We need to be smart and think broadly.
Professor Andrew Hoffman of the University of Michigan says we are moving into a "fourth wave" in terms of the evolution of the environmental sustainability movement. The first wave, in the 1970s, began with regulatory compliance, following the Clean Air and Clean Water Acts. The second wave happened when companies began seeing business opportunities in being environmentally conscious. The third wave, of structured corporate sustainability, occurred in this century as companies aligned sustainability practices and reporting and introduced sustainability officers. All these have been waves, with some positive uptake and some backlash.
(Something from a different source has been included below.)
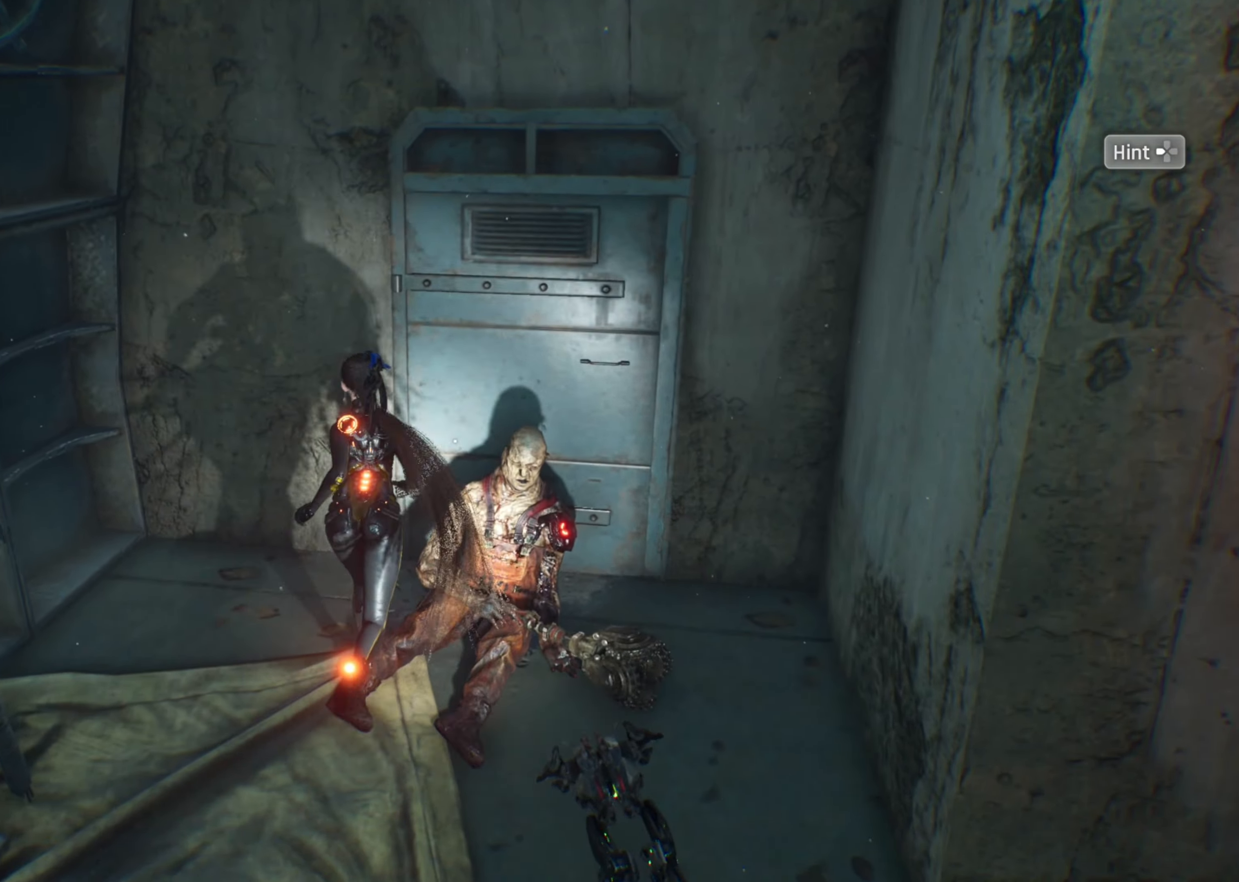
{"buttons": [], "left_stick": "right", "right_stick": "right", "events": [[67, "SQUARE", "down"], [133, "SQUARE", "up"], [434, "left_stick", "right"], [434, "right_stick", "right"]]}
Today we find ourselves in Hoffman's fourth wave, where we have to think in terms of overall systems and find integrated solutions that don't create unwanted repercussions. We have to think globally and innovate. We need to think in new ways, such as bringing in economies that are circular instead of linear. We need to think about community, about the common interests of many individuals cohabiting a single planet.
As usual there is plenty of backlash, with environmental deregulation and attempts to save jobs in energy sectors that may be superseded, to protect old habits and infrastructures from change.
But there is also an increase in awareness and participation. We are all learning about climate change, we are beginning to notice as some connect the dots and begin to explain complicated science in plain language, we know there are problems and solutions.
Drawdown will make a great contribution to this process, hopefully, by making it easier to step up and be part of the solution.
So what can we do, all by ourselves? What can our small contribution be?
Here are 5 actions to get started:
1. Consider installing solar panels. Small-scale solar panels generate electricity more cheaply than buying from the grid in certain parts of the United States. Drawdown estimates that over the next three decades, solar energy could save some $3.4 trillion beyond dramatically reducing GHG emissions.
2. Change your lightbulbs to LED. LEDs use 90% less energy than incandescent bulbs, and half as much as compact fluorescent. Moreover, LEDs can last up to 27 years when used 5 hours a day, which entails savings of 10 to 30%.
3. Reduce food waste. A third of the products grown to feed people is never eaten. That specific amount of wasted food represents 8% of total GHG emissions. Drawdown ranks food waste reduction as the third-most impactful way of reducing GHG emissions.
4. Try to transition to a plant-rich diet. Comprehensive studies that account for both direct and indirect emissions estimate that over 50% of global GHG emissions come from raising livestock. A global shift towards diets that are heavily based on plants is the fourth-most effective manner of reducing GHG emissions, according to Drawdown.
5. Properly dispose of air conditioners and refrigerators. Surprisingly, this is the area in which the greatest impact can be made in reducing GHG emissions. Refrigerants (i.e. the chemicals used in refrigeration) have a capacity to warm the atmosphere that is 1,000 to 9,000 time greater than carbon dioxide. Although the process to remove and store refrigerants can be costly, it is the most critical area of action identified in Drawdown.
Finally, a blueprint for practical steps we can actually take.